INFORMATION SHOWN below:
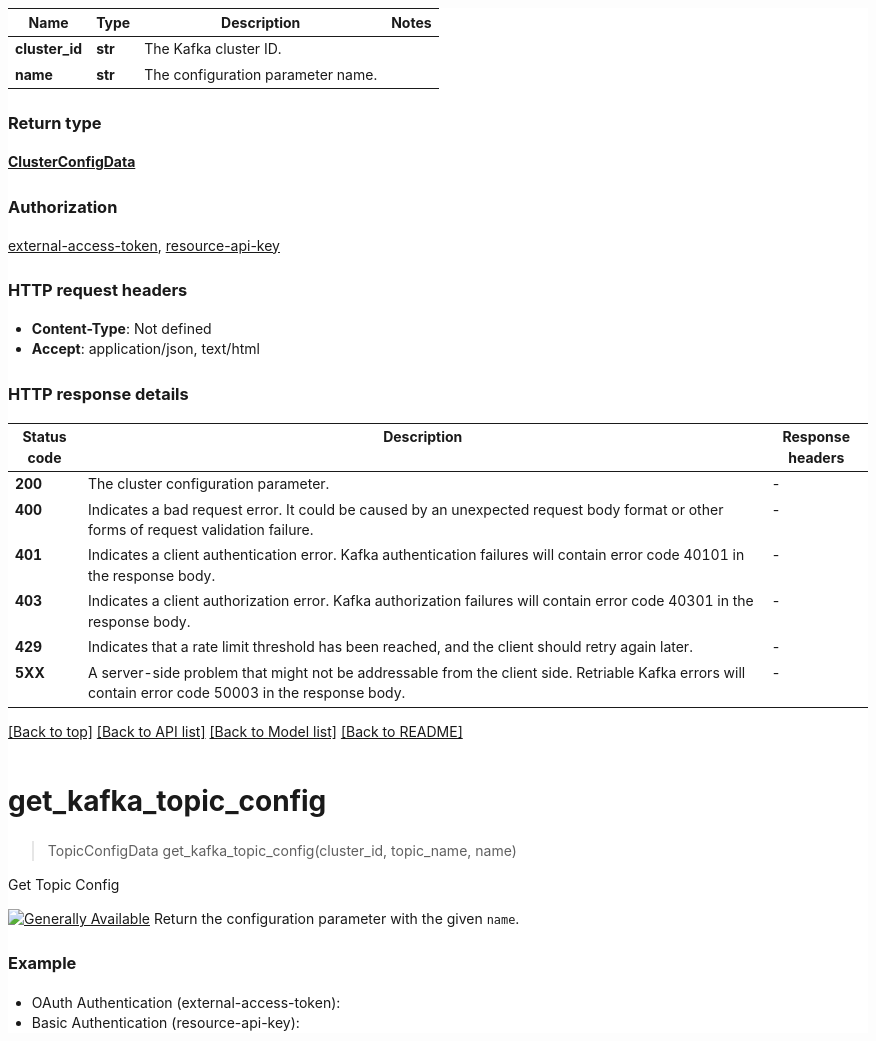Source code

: Name | Type | Description  | Notes
------------- | ------------- | ------------- | -------------
 **cluster_id** | **str**| The Kafka cluster ID. |
 **name** | **str**| The configuration parameter name. |

### Return type

[**ClusterConfigData**](ClusterConfigData.md)

### Authorization

[external-access-token](../README.md#external-access-token), [resource-api-key](../README.md#resource-api-key)

### HTTP request headers

 - **Content-Type**: Not defined
 - **Accept**: application/json, text/html


### HTTP response details

| Status code | Description | Response headers |
|-------------|-------------|------------------|
**200** | The cluster configuration parameter. |  -  |
**400** | Indicates a bad request error. It could be caused by an unexpected request body format or other forms of request validation failure. |  -  |
**401** | Indicates a client authentication error. Kafka authentication failures will contain error code 40101 in the response body. |  -  |
**403** | Indicates a client authorization error. Kafka authorization failures will contain error code 40301 in the response body. |  -  |
**429** | Indicates that a rate limit threshold has been reached, and the client should retry again later. |  -  |
**5XX** | A server-side problem that might not be addressable from the client side. Retriable Kafka errors will contain error code 50003 in the response body. |  -  |

[[Back to top]](#) [[Back to API list]](../README.md#documentation-for-api-endpoints) [[Back to Model list]](../README.md#documentation-for-models) [[Back to README]](../README.md)

# **get_kafka_topic_config**
> TopicConfigData get_kafka_topic_config(cluster_id, topic_name, name)

Get Topic Config

[![Generally Available](https://img.shields.io/badge/Lifecycle%20Stage-Generally%20Available-%2345c6e8)](#section/Versioning/API-Lifecycle-Policy)  Return the configuration parameter with the given `name`.

### Example

* OAuth Authentication (external-access-token):
* Basic Authentication (resource-api-key):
End of INFORMATION SHOWN.
• **TO DO**
The goal is an exact reprint of the entries, leaving out the pictures.

• **REPLY TO THE EXERCISE**
Source code

: Name | Type | Description  | Notes
------------- | ------------- | ------------- | -------------
 **cluster_id** | **str**| The Kafka cluster ID. |
 **name** | **str**| The configuration parameter name. |

### Return type

[**ClusterConfigData**](ClusterConfigData.md)

### Authorization

[external-access-token](../README.md#external-access-token), [resource-api-key](../README.md#resource-api-key)

### HTTP request headers

 - **Content-Type**: Not defined
 - **Accept**: application/json, text/html


### HTTP response details

| Status code | Description | Response headers |
|-------------|-------------|------------------|
**200** | The cluster configuration parameter. |  -  |
**400** | Indicates a bad request error. It could be caused by an unexpected request body format or other forms of request validation failure. |  -  |
**401** | Indicates a client authentication error. Kafka authentication failures will contain error code 40101 in the response body. |  -  |
**403** | Indicates a client authorization error. Kafka authorization failures will contain error code 40301 in the response body. |  -  |
**429** | Indicates that a rate limit threshold has been reached, and the client should retry again later. |  -  |
**5XX** | A server-side problem that might not be addressable from the client side. Retriable Kafka errors will contain error code 50003 in the response body. |  -  |

[[Back to top]](#) [[Back to API list]](../README.md#documentation-for-api-endpoints) [[Back to Model list]](../README.md#documentation-for-models) [[Back to README]](../README.md)

# **get_kafka_topic_config**
> TopicConfigData get_kafka_topic_config(cluster_id, topic_name, name)

Get Topic Config

[![Generally Available](https://img.shields.io/badge/Lifecycle%20Stage-Generally%20Available-%2345c6e8)](#section/Versioning/API-Lifecycle-Policy)  Return the configuration parameter with the given `name`.

### Example

* OAuth Authentication (external-access-token):
* Basic Authentication (resource-api-key):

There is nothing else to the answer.